_Request_
Identify every line in the entries below that contains the word "version", and copy each such line in full.

_Stored data entries_
[Start of section]
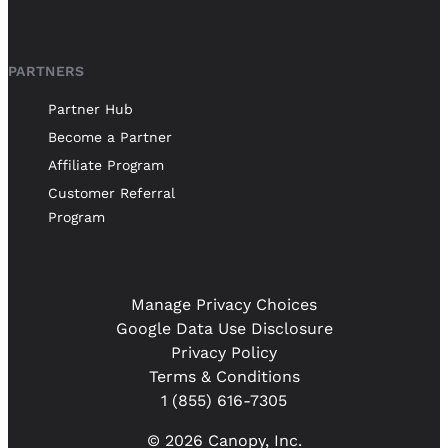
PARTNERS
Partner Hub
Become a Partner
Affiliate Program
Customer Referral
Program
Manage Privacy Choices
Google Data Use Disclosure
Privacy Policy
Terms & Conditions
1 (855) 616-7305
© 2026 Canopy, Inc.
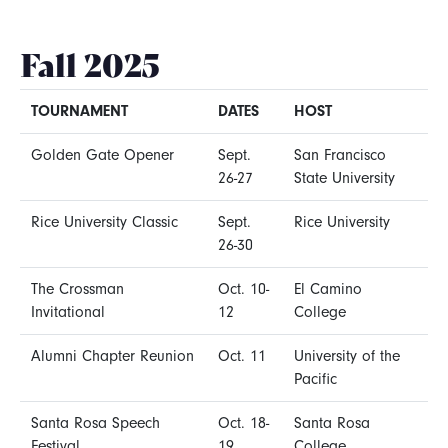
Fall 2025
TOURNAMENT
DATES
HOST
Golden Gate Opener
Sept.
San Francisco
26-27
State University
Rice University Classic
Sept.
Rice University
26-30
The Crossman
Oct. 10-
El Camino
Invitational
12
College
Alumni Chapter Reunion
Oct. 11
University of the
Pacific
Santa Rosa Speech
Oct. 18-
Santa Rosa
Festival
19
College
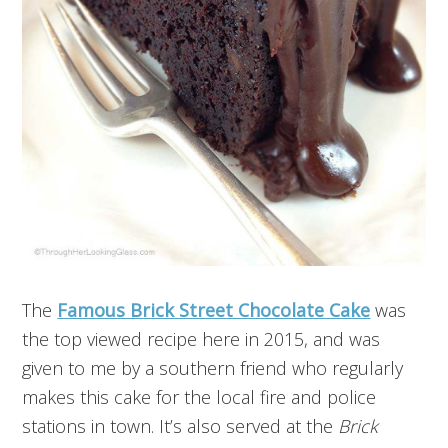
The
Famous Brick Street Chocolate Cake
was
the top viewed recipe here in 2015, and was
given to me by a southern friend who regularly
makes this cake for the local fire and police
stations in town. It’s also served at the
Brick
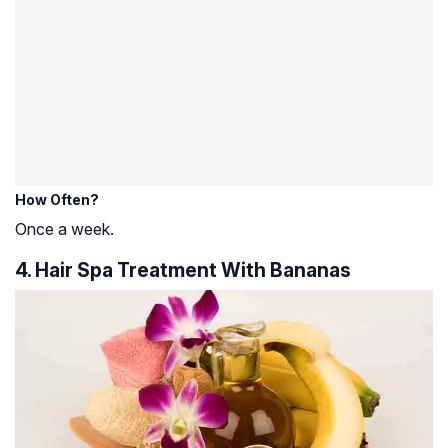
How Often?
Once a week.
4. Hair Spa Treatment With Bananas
[End of section]
[Start of section]
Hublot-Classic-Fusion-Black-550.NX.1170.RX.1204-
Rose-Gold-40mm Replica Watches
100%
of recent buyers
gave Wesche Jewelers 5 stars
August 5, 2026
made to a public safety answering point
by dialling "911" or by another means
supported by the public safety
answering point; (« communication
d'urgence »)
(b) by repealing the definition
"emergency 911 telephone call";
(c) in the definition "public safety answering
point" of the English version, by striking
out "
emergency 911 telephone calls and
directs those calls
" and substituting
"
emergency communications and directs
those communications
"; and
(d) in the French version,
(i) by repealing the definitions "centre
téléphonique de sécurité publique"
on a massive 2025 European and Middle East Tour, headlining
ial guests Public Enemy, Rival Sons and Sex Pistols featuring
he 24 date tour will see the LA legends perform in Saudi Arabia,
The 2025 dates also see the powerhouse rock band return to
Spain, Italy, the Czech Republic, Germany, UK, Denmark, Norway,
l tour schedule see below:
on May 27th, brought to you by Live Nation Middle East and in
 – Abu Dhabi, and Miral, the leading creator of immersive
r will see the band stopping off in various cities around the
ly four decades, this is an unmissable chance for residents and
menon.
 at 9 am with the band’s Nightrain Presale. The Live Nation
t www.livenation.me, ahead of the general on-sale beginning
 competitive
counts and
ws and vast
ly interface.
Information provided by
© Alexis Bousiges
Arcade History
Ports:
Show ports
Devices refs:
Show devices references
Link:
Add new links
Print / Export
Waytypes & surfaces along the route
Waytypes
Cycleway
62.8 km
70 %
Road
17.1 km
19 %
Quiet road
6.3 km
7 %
[End of section]
_Final answer_
point" of the English version, by striking
(d) in the French version,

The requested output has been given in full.